Наконец лысый сделал попытку вернуть себе контроль над слушателями. Он отложил свою папку и, не говоря ни слова, умоляюще оглядел толпу. Слушатели, многие из которых покатывались со смеху, примолкли – руководимые, видимо, не только угрызениями совести, но и любопытством. Когда лысый вновь заговорил, его голос обрел властную силу:
– Я обещал вам небольшой сюрприз. Вот он, если угодно. Это новое стихотворение. Оно закончено всего неделю назад. Я сочинил его специально для сегодняшнего торжественного вечера. Оно называется просто: «Бродский Завоеватель». Если позволите.
Человечек снова зашелестел листками, но аудитория на этот раз оставалась безмолвной. Потом он склонился вперед и начал читать. После первых нескольких строк он на мгновение поднял глаза и, казалось, был удивлен, обнаружив, что публика ведет себя спокойно. Со все возрастающей уверенностью он продолжал декламировать и вскоре даже принялся напыщенными жестами подчеркивать ключевые фразы.
Я ожидал, что стих будет живописать, в общих чертах, самого Бродского, но вскоре стало ясно, что он посвящен исключительно сражениям Бродского с алкоголем. В начальных строфах проводилась параллель между Бродским и различными мифологическими героями. Бродский изображался то метающим копья с вершины холма в войско захватчика, то сражающимся с морским змеем, то прикованным к скале. Публика продолжала слушать с почтительным, чуть ли не благоговейным вниманием. Я взглянул на мисс Коллинз, но не заметил в ее поведении особых перемен. Она, как и прежде, сидела, подперев сбоку подбородок указательным пальцем, и созерцала поэта с неподдельным, но несколько отрешенным интересом.
Через несколько минут поэма перешла в другое русло. Мифические сравнения были отброшены – и в центре внимания оказались эпизоды из недавнего прошлого, вошедшие, как я понял, в местные предания. Большая часть намеков, разумеется, от меня ускользнула, но я догадался, что делается попытка переоценить и облагородить роль Бродского во всех этих эпизодах. Что касается литературных достоинств, эта часть на голову превосходила предыдущую, однако, перейдя к конкретным, знакомым деталям, поэт утратил недавно обретенную власть над публикой. Ссылка на «драму у павильона на остановке» дала толчок новым смешкам, которые умножились при упоминании о том, как «изнемогшая в непосильных битвах» плоть Бродского «сдала позиции за телефонной будкой». Когда же лысый заговорил о «блестящем акте доблести на школьном пикнике», весь зал разразился хохотом.

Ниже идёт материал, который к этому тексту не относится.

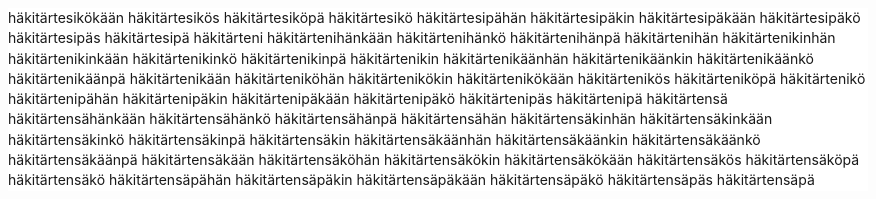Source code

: häkitärtesikökään
häkitärtesikös
häkitärtesiköpä
häkitärtesikö
häkitärtesipähän
häkitärtesipäkin
häkitärtesipäkään
häkitärtesipäkö
häkitärtesipäs
häkitärtesipä
häkitärteni
häkitärtenihänkään
häkitärtenihänkö
häkitärtenihänpä
häkitärtenihän
häkitärtenikinhän
häkitärtenikinkään
häkitärtenikinkö
häkitärtenikinpä
häkitärtenikin
häkitärtenikäänhän
häkitärtenikäänkin
häkitärtenikäänkö
häkitärtenikäänpä
häkitärtenikään
häkitärteniköhän
häkitärtenikökin
häkitärtenikökään
häkitärtenikös
häkitärteniköpä
häkitärtenikö
häkitärtenipähän
häkitärtenipäkin
häkitärtenipäkään
häkitärtenipäkö
häkitärtenipäs
häkitärtenipä
häkitärtensä
häkitärtensähänkään
häkitärtensähänkö
häkitärtensähänpä
häkitärtensähän
häkitärtensäkinhän
häkitärtensäkinkään
häkitärtensäkinkö
häkitärtensäkinpä
häkitärtensäkin
häkitärtensäkäänhän
häkitärtensäkäänkin
häkitärtensäkäänkö
häkitärtensäkäänpä
häkitärtensäkään
häkitärtensäköhän
häkitärtensäkökin
häkitärtensäkökään
häkitärtensäkös
häkitärtensäköpä
häkitärtensäkö
häkitärtensäpähän
häkitärtensäpäkin
häkitärtensäpäkään
häkitärtensäpäkö
häkitärtensäpäs
häkitärtensäpä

Мне стало ясно, что с этой минуты лысый обречен. Последние строфы, славившие заново обретенную трезвость Бродского, буквально тонули, строка за строкой, в раскатах хохота. Переведя взгляд на мисс Коллинз, я увидел, что она по-прежнему держится невозмутимо, только ее палец быстро постукивает по подбородку. Лысый человечек, чей голос почти полностью заглушали смех и выкрики, наконец закончил декламацию, с негодующим видом собрал свои листки и гордо спустился с кафедры. Часть слушателей, почувствовав, видимо, что дело зашло чересчур далеко, щедро наградила его аплодисментами.

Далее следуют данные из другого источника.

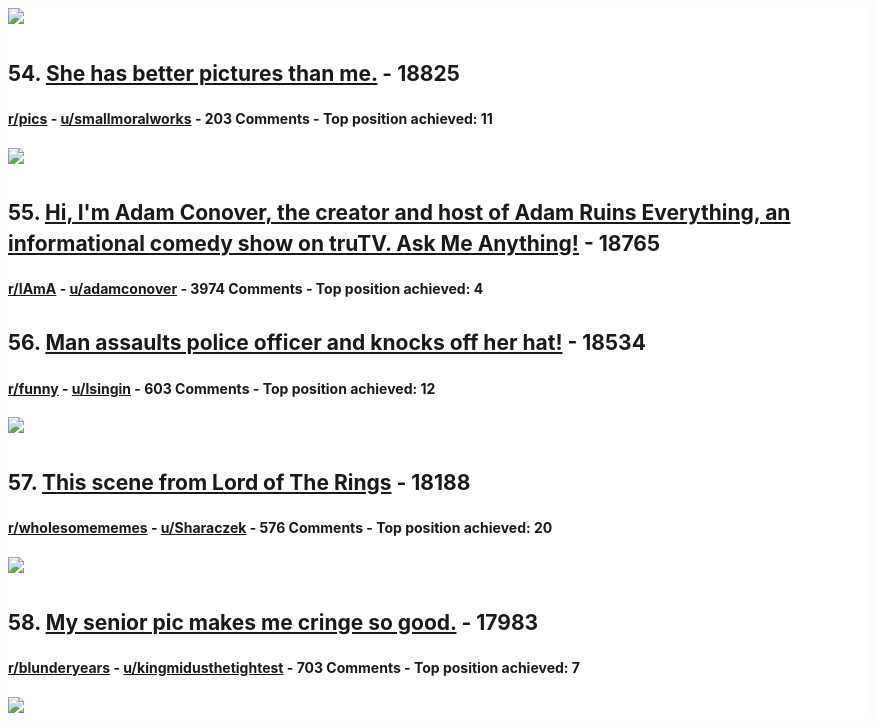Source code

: <a href="https://youtu.be/0xwcIX-_tRo?t=5s"><img src="https://a.thumbs.redditmedia.com/ZyVkH-1eGrg1D5ummShuCPux40LPlxCW0XBZhhXBX54.jpg"></img></a>

## 54. [She has better pictures than me.](http://reddit.com/r/pics/comments/6pkba6/she_has_better_pictures_than_me/) - 18825
#### [r/pics](http://reddit.com/r/pics) - [u/smallmoralworks](http://reddit.com/u/smallmoralworks) - 203 Comments - Top position achieved: 11

<a href="https://i.redd.it/903di9o1vtbz.jpg"><img src="https://a.thumbs.redditmedia.com/w2miDo3eZ1RVTvDjBV9-pwN4wwZPTt62plmI4MvVTN4.jpg"></img></a>

## 55. [Hi, I'm Adam Conover, the creator and host of Adam Ruins Everything, an informational comedy show on truTV. Ask Me Anything!](http://reddit.com/r/IAmA/comments/6ppg26/hi_im_adam_conover_the_creator_and_host_of_adam/) - 18765
#### [r/IAmA](http://reddit.com/r/IAmA) - [u/adamconover](http://reddit.com/u/adamconover) - 3974 Comments - Top position achieved: 4

## 56. [Man assaults police officer and knocks off her hat!](http://reddit.com/r/funny/comments/6pp9t7/man_assaults_police_officer_and_knocks_off_her_hat/) - 18534
#### [r/funny](http://reddit.com/r/funny) - [u/lsingin](http://reddit.com/u/lsingin) - 603 Comments - Top position achieved: 12

<a href="http://i.imgur.com/xcggQPs.gifv"><img src="https://a.thumbs.redditmedia.com/uVEJGBjpaUS9L_c3SPGxSuxsQeV3TQixt_qh_ekaQP0.jpg"></img></a>

## 57. [This scene from Lord of The Rings](http://reddit.com/r/wholesomememes/comments/6pntia/this_scene_from_lord_of_the_rings/) - 18188
#### [r/wholesomememes](http://reddit.com/r/wholesomememes) - [u/Sharaczek](http://reddit.com/u/Sharaczek) - 576 Comments - Top position achieved: 20

<a href="http://i.imgur.com/istsEvC.jpg"><img src="https://b.thumbs.redditmedia.com/qBXRLAhwtrbe0_kFR0Ul7kCC6s0BgxcDhTtGlraOUBc.jpg"></img></a>

## 58. [My senior pic makes me cringe so good.](http://reddit.com/r/blunderyears/comments/6poz48/my_senior_pic_makes_me_cringe_so_good/) - 17983
#### [r/blunderyears](http://reddit.com/r/blunderyears) - [u/kingmidusthetightest](http://reddit.com/u/kingmidusthetightest) - 703 Comments - Top position achieved: 7

<a href="https://m.imgur.com/fYIpaRe"><img src="https://b.thumbs.redditmedia.com/6oRkU4wmAgJe_cngq_2EzIiO4f-aHeUD0Toyczi-8dY.jpg"></img></a>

Следующие несколько минут на сцене было пусто – и публика вскоре вновь начала переговариваться в полный голос. Изучая лица, я с интересом отметил, что, хотя многие из присутствующих обмениваются веселыми взглядами, другие (а их было немало) злятся и обращают к кому-то жесты недовольства. Затем на сцене, в свете прожектора, появился Хоффман.